Pilpres 2019
Non Rekayasa, Inilah Cara Mengetahui Keaslian Hasil 'Quick Count', Asli Apa Palsu
Cara mengetahui Quick Count yang asli dan tidak asli atau abal-abal. Berikut Ulasannya!
TRIBUNMANADO.CO.ID - Pemilu identik dengan kehadiran lembaga survei.
Lembaga survei akan menghasilkan beragam hasil yang dapat menjadi patokan dalam pemilu.
Kehadiran mereka dibutuhkan meski terkadang dikritik.
Di setiap pemilu, beragam lembaga survei akan mengeluarkan hasil quick count sesaat setelah pemilihan dilakukan.
Termasuk pada pemilihan presiden 2019 ini.
Walau begitu, berkaca pada Pilpres 2014, ternyata ada hasil quick count yang berbeda di antara hasil yang dirilis para lembaga survei tersebut.
Pertanyaan pun mengemuka.
Baca: Tak Memenuhi Syarat, PSI Gagal ke Senayan, Grace: Ini Suara Rakyat yang Harus Diperhitungkan
Siapa yang salah atau menyimpang dari lembaga survei/kelompok tersebut?
Mana hasil quick count yang “abal-abal” alias penuh rekayasa?

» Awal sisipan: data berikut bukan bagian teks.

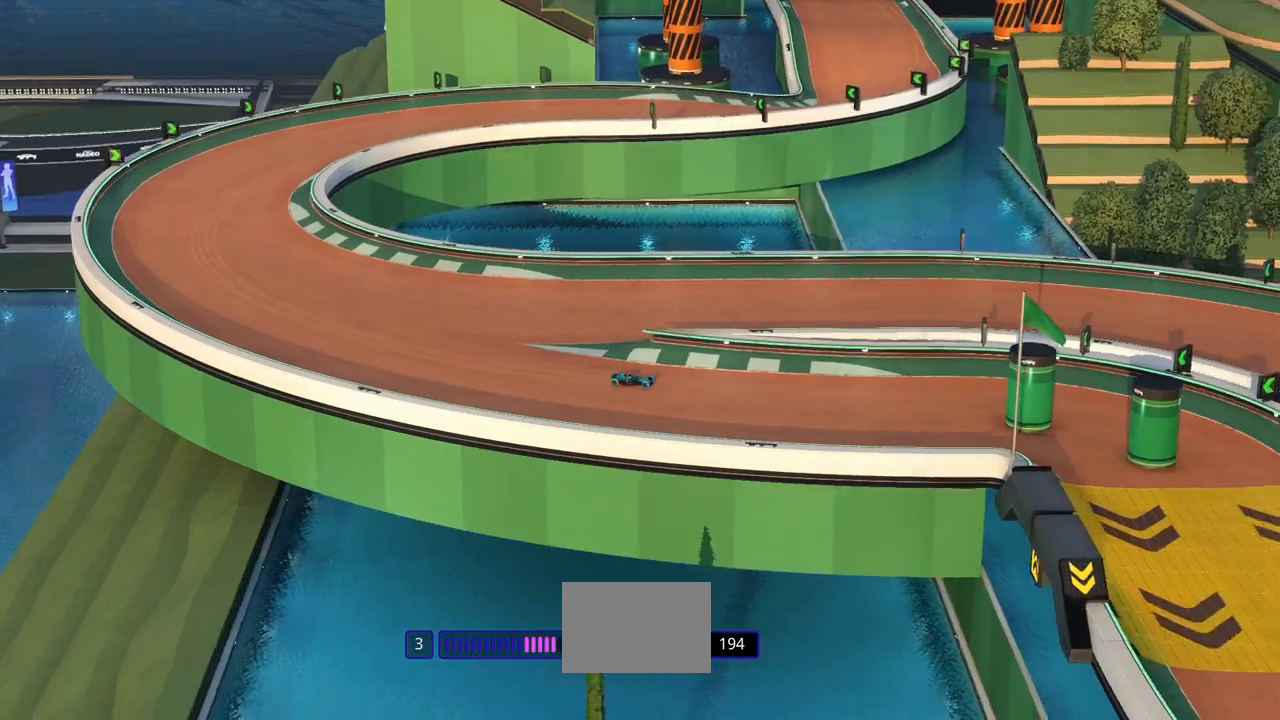
{"keys": ["right"], "events": [[33, "up", "up"], [67, "up", "down"], [167, "up", "up"], [433, "up", "down"], [500, "up", "up"]]}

Dan mana hasil Quick Count Non Rekayasa?
Pertanyaan umumnya 'Asli Apa Palsu?'

Pada dasarnya, quick count adalah metode verifikasi hasil pemilu yang bersumber dari penghitungan persentase hasil pemilu di sejumlah TPS yang dijadikan sampel.

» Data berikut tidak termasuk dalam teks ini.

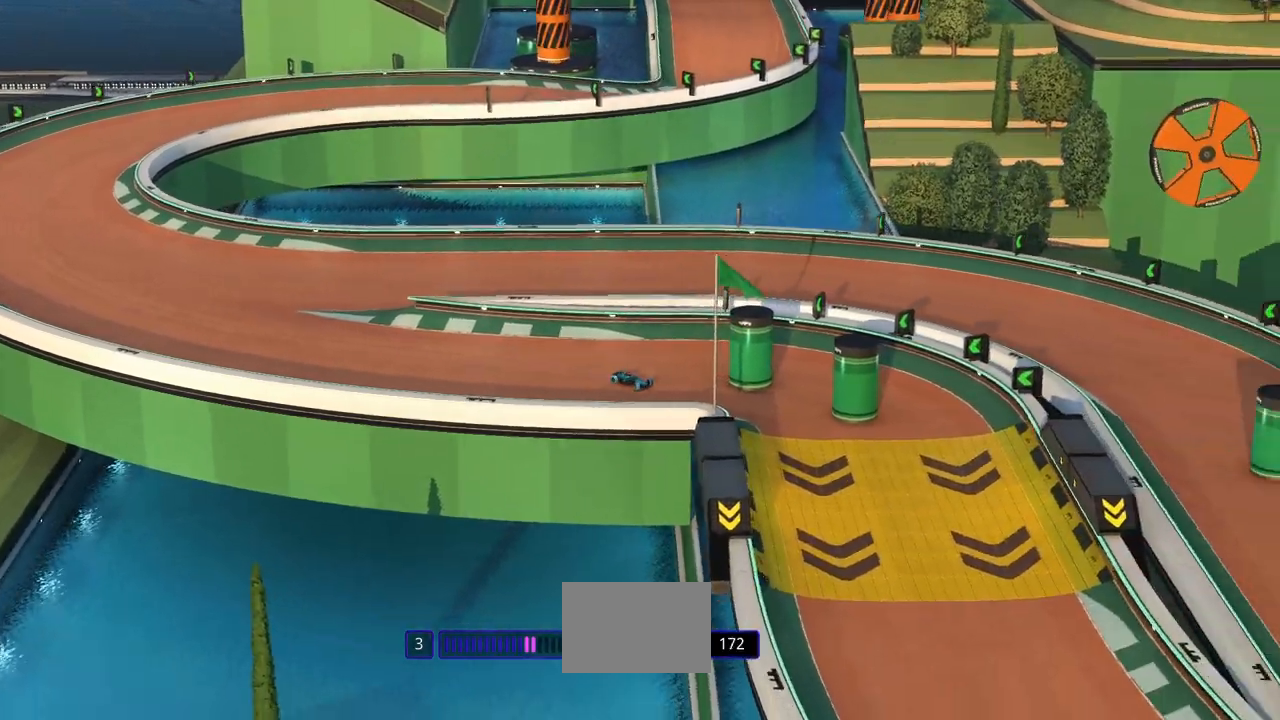
{"keys": ["up"], "events": [[167, "up", "down"], [400, "right", "up"]]}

Mengingat data asalnya perhitungan TPS secara langsung tentu saja akurasinya lebih tinggi, karena bukan berdasarkan persepsi atau pengakuan responden.
Tentu saja kita tidak perlu meragukan hasil quick count.
Baca: Deja vu Momen Pilpres 2014, Prabowo Kembali Klaim Menang hingga Sujud Syukur
Bahkan dari hasilnya kita dapat memperkirakan perolehan suara pemilu secara cepat yang berguna untuk memverifikasi hasil resmi KPU nantinya.
Quick count bahkan mampu mendeteksi dan mengungkapkan penyimpangan serta kecurangan.
Lalu dari mana datangnya perbedaan hasil?
Setiap lembaga survei memang bisa memiliki metodologi tersendiri, seperti diungkap Mada Sukmajati, pengajar Jurusan Ilmu Pemerintahan Universitas Gadjah Mada.
Namun jauh di atas persoalan metodologi, kredibilitas dan etika menjadi hal utama yang harus dipegang oleh penyelenggara quick count.
"Ini penting karena terkait dengan kemampuan menarik kesimpulan. Masyarakat sendiri juga bisa melacak, mana lembaga survei yang bisa dipercaya dan mana yang tidak,” kata Mada seperti dikutip Kompas.com.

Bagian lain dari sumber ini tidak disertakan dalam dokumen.